Possible courses of action in the realm of open science

In the face of these questionable practices, what safeguards should be put in place? There is no single solution. Open access to materials, data and code, as well as pre-registration, can improve transparency and reproducibility,” explains Thomas Rhys Evans. Pre-registration involves declaring, before collecting data, what one intends to do – any subsequent changes to the hypotheses or methodology become more visible. “The publication of protocols should be mandated by research funding agencies as well as by scientific journals for the publication of results, as is already the case for clinical trials in over 200 of the most prestigious medical journals,” agrees Larry Vernon Hedges.

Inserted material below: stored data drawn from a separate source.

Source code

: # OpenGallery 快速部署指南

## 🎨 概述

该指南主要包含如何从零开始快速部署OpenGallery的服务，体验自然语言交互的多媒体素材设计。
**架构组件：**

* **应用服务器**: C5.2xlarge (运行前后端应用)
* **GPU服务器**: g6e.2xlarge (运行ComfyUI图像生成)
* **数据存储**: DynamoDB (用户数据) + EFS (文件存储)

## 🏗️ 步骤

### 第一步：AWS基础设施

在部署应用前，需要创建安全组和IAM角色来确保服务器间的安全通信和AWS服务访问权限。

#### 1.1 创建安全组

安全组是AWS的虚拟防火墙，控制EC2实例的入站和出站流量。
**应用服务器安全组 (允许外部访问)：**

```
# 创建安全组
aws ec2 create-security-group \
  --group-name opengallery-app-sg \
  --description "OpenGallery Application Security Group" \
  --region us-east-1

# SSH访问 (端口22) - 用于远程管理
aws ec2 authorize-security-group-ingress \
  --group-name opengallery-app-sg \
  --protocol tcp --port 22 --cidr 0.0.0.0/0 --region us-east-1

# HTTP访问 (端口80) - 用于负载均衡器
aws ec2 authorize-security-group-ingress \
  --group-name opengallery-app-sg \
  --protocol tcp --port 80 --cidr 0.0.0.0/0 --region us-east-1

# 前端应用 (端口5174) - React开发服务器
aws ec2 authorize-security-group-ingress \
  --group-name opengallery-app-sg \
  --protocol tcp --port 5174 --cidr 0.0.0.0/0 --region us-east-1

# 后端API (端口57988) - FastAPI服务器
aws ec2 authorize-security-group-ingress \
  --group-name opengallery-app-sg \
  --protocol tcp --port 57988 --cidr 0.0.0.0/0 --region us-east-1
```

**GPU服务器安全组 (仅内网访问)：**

“These practices are beginning to spread, and many of us believe that greater transparency will have beneficial effects,” summarises Florian Naudet. “But currently these recommendations are based more on values than on evidence. Will the community agree to comply with these requirements? Will they have the desired effect? This remains to be proven by robust studies.” And, therefore, to secure dedicated funding.

A science that must learn to replicate

A minor revolution is also needed in the way we approach replication. The large-scale initiatives mentioned above are invaluable for establishing broad-based assessments, but their methodology is not always suited to evaluating research on a case-by-case basis. However, studies aimed at replicating results (known as replication studies) can contribute to consolidating scientific knowledge in very concrete terms, provided they are ‘well’ designed. “Work, such as that of Harry Collins¹² [Editor’s note: a British sociologist born in 1943], suggests that subtle factors influence replication success, and even the scientists involved may not always know which methodological details are crucial,” says Larry Vernon Hedges.

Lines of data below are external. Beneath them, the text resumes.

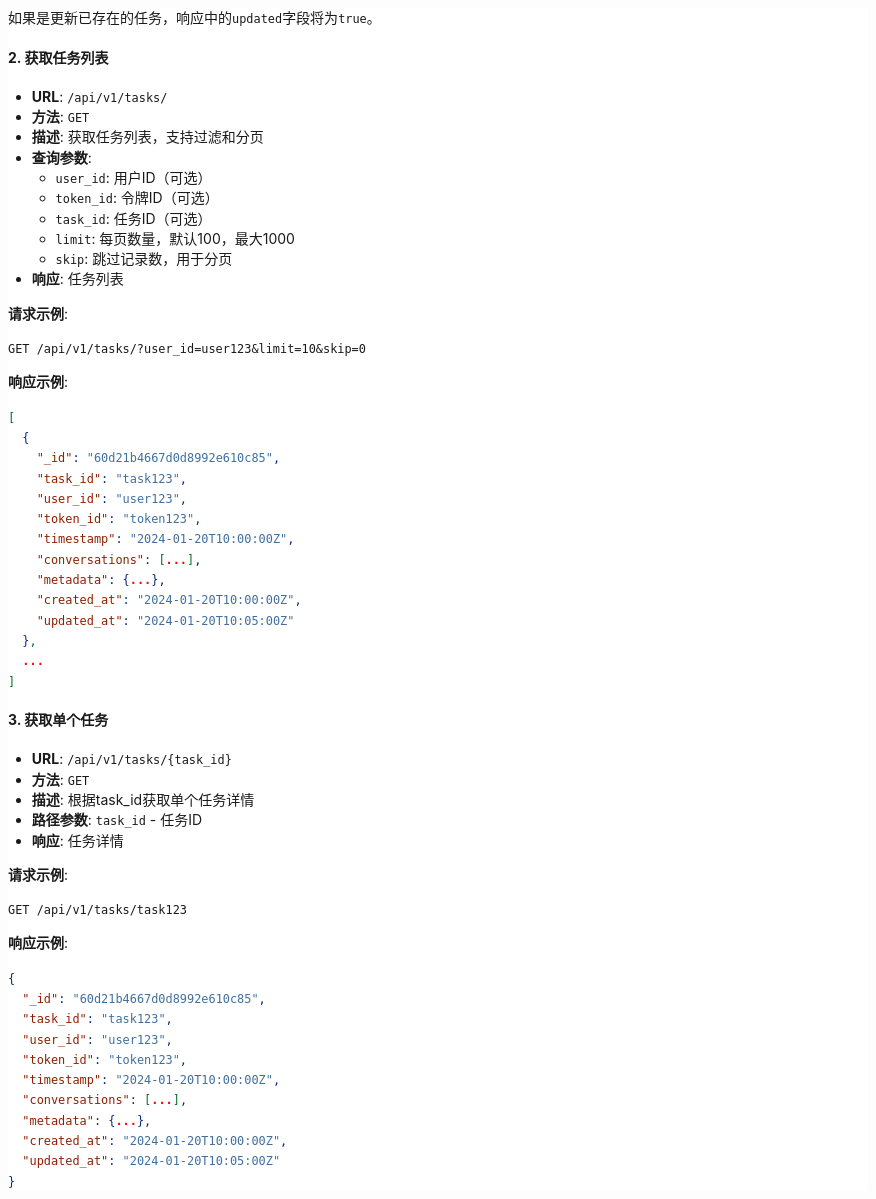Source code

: 如果是更新已存在的任务，响应中的`updated`字段将为`true`。

#### 2. 获取任务列表

- **URL**: `/api/v1/tasks/`
- **方法**: `GET`
- **描述**: 获取任务列表，支持过滤和分页
- **查询参数**:
  - `user_id`: 用户ID（可选）
  - `token_id`: 令牌ID（可选）
  - `task_id`: 任务ID（可选）
  - `limit`: 每页数量，默认100，最大1000
  - `skip`: 跳过记录数，用于分页
- **响应**: 任务列表

**请求示例**:

```
GET /api/v1/tasks/?user_id=user123&limit=10&skip=0
```

**响应示例**:

```json
[
  {
    "_id": "60d21b4667d0d8992e610c85",
    "task_id": "task123",
    "user_id": "user123",
    "token_id": "token123",
    "timestamp": "2024-01-20T10:00:00Z",
    "conversations": [...],
    "metadata": {...},
    "created_at": "2024-01-20T10:00:00Z",
    "updated_at": "2024-01-20T10:05:00Z"
  },
  ...
]
```

#### 3. 获取单个任务

- **URL**: `/api/v1/tasks/{task_id}`
- **方法**: `GET`
- **描述**: 根据task_id获取单个任务详情
- **路径参数**: `task_id` - 任务ID
- **响应**: 任务详情

**请求示例**:

```
GET /api/v1/tasks/task123
```

**响应示例**:

```json
{
  "_id": "60d21b4667d0d8992e610c85",
  "task_id": "task123",
  "user_id": "user123",
  "token_id": "token123",
  "timestamp": "2024-01-20T10:00:00Z",
  "conversations": [...],
  "metadata": {...},
  "created_at": "2024-01-20T10:00:00Z",
  "updated_at": "2024-01-20T10:05:00Z"
}
```
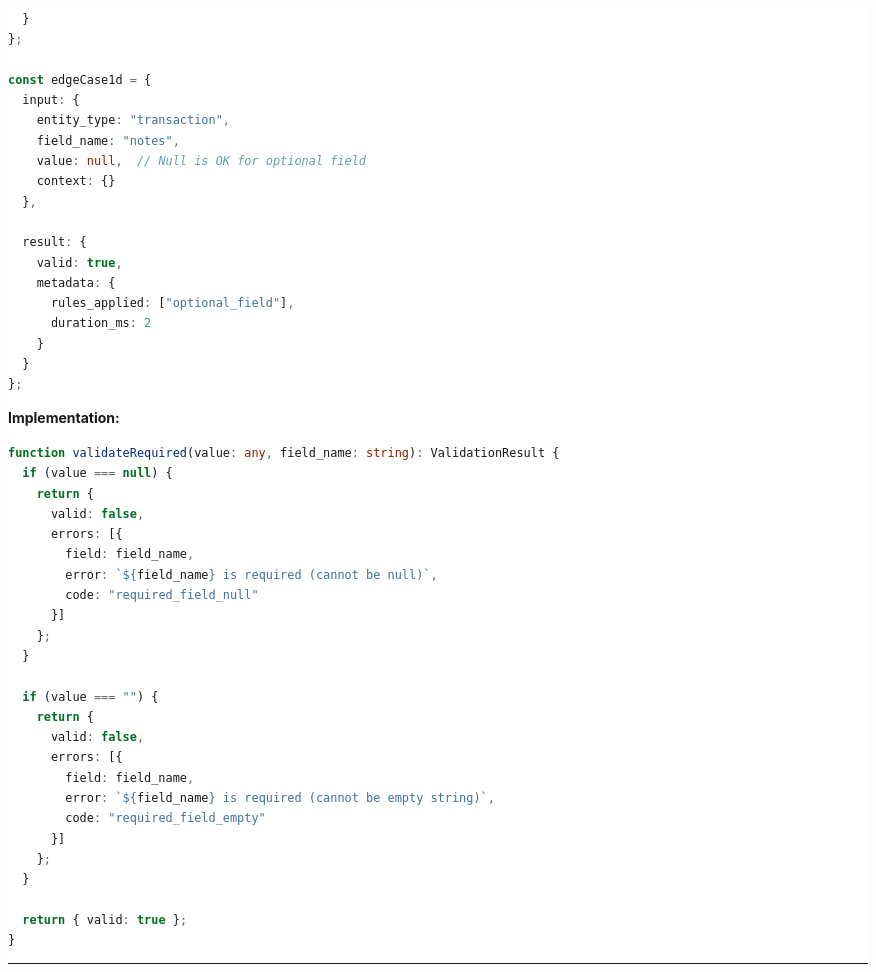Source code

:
 ```typescript
  }
};

const edgeCase1d = {
  input: {
    entity_type: "transaction",
    field_name: "notes",
    value: null,  // Null is OK for optional field
    context: {}
  },

  result: {
    valid: true,
    metadata: {
      rules_applied: ["optional_field"],
      duration_ms: 2
    }
  }
};
```

**Implementation:**

```typescript
function validateRequired(value: any, field_name: string): ValidationResult {
  if (value === null) {
    return {
      valid: false,
      errors: [{
        field: field_name,
        error: `${field_name} is required (cannot be null)`,
        code: "required_field_null"
      }]
    };
  }

  if (value === "") {
    return {
      valid: false,
      errors: [{
        field: field_name,
        error: `${field_name} is required (cannot be empty string)`,
        code: "required_field_empty"
      }]
    };
  }

  return { valid: true };
}
```

---
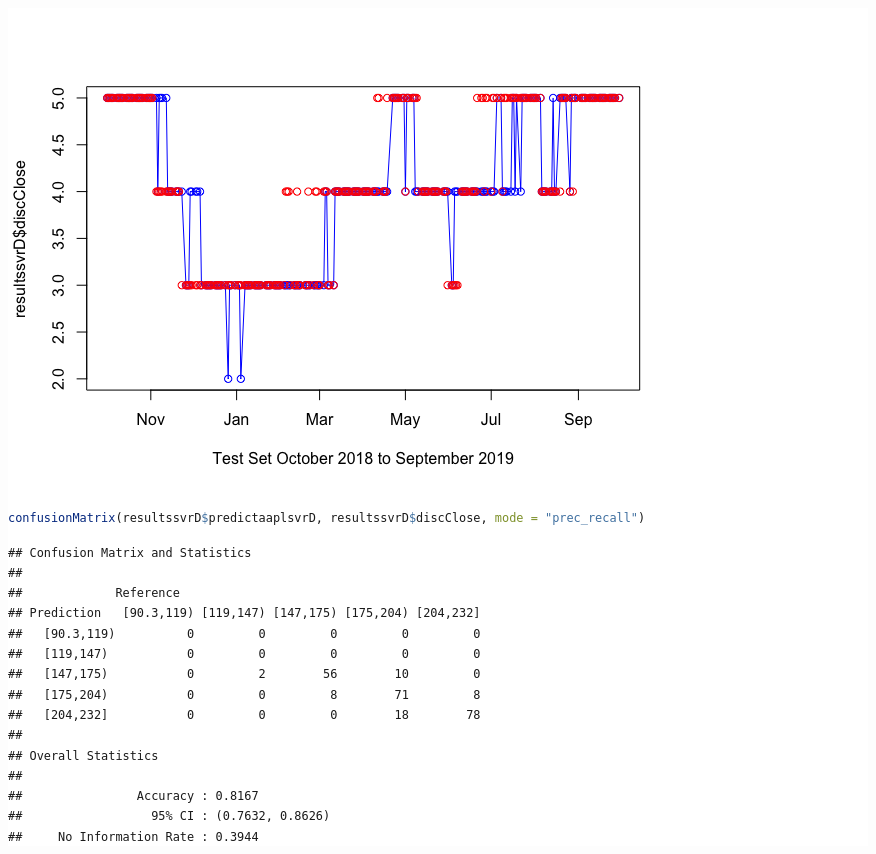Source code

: ![](Michelle_Law_-_Capstone_files/figure-markdown_github/unnamed-chunk-27-1.png)

``` r
confusionMatrix(resultssvrD$predictaaplsvrD, resultssvrD$discClose, mode = "prec_recall")
```

    ## Confusion Matrix and Statistics
    ## 
    ##             Reference
    ## Prediction   [90.3,119) [119,147) [147,175) [175,204) [204,232]
    ##   [90.3,119)          0         0         0         0         0
    ##   [119,147)           0         0         0         0         0
    ##   [147,175)           0         2        56        10         0
    ##   [175,204)           0         0         8        71         8
    ##   [204,232]           0         0         0        18        78
    ## 
    ## Overall Statistics
    ##                                           
    ##                Accuracy : 0.8167          
    ##                  95% CI : (0.7632, 0.8626)
    ##     No Information Rate : 0.3944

Strictly speaking, it is not enough, to rely on a single replication study to robustly evaluate a previous result.

Strictly speaking, it is not enough, in fact, to rely on a single replication study to robustly evaluate a previous result. “Nor is it enough to rely on several replications averaged and compared with the original study. Several independent replications are needed, and each must be compared with the others. The tricky part is determining which replication studies are sufficiently similar (to the original study and to one another) to be relevant, and sufficiently independent to provide new information.”

This is a challenge given that discovery and novelty are highly valued by journals, to the detriment of replication. “There are also very few incentives and funding opportunities for replication studies,” confirms Florian Naudet.

An entire ecosystem in need of reform

Science’s self-reflection is thus gradually bringing to light the strengths and weaknesses of an entire system, from which publishers, universities, funders and policymakers must not be excluded. “We increasingly ask researchers to do more with less and to demonstrate impact across all aspects of their work. Yet we should ask why they are rewarded for the number of publications rather than the quality of their work, and whether they truly have the training, support and infrastructure needed to share their research effectively. Necessary changes will require action from all parts of the system — governments, funding bodies, research institutions and research support staff alike,” concludes Thomas Rhys Evans.

Outside the scientific community, initiatives are beginning to emerge: the EU has launched a call for proposals for the replication of studies¹³, publishers and funders are gradually tightening their transparency requirements, and public policies, particularly in Europe, are promoting open science. But these developments remain limited and coexist with the dominant culture of scientific evaluation rather than replacing it. Hence, there is still a long way to go before the system can overcome its contradictions.